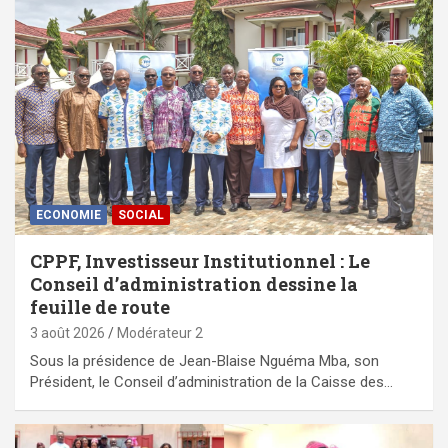
ECONOMIE
SOCIAL
CPPF, Investisseur Institutionnel : Le
Conseil d’administration dessine la
feuille de route
3 août 2026
Modérateur 2
Sous la présidence de Jean-Blaise Nguéma Mba, son
Président, le Conseil d’administration de la Caisse des…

⁂

**ASSIGNED TASK:**
Pick out every line of the data above that contains the word "Conseil", and copy each of those lines in full.

**FINAL ANSWER:**
Conseil d’administration dessine la
Président, le Conseil d’administration de la Caisse des…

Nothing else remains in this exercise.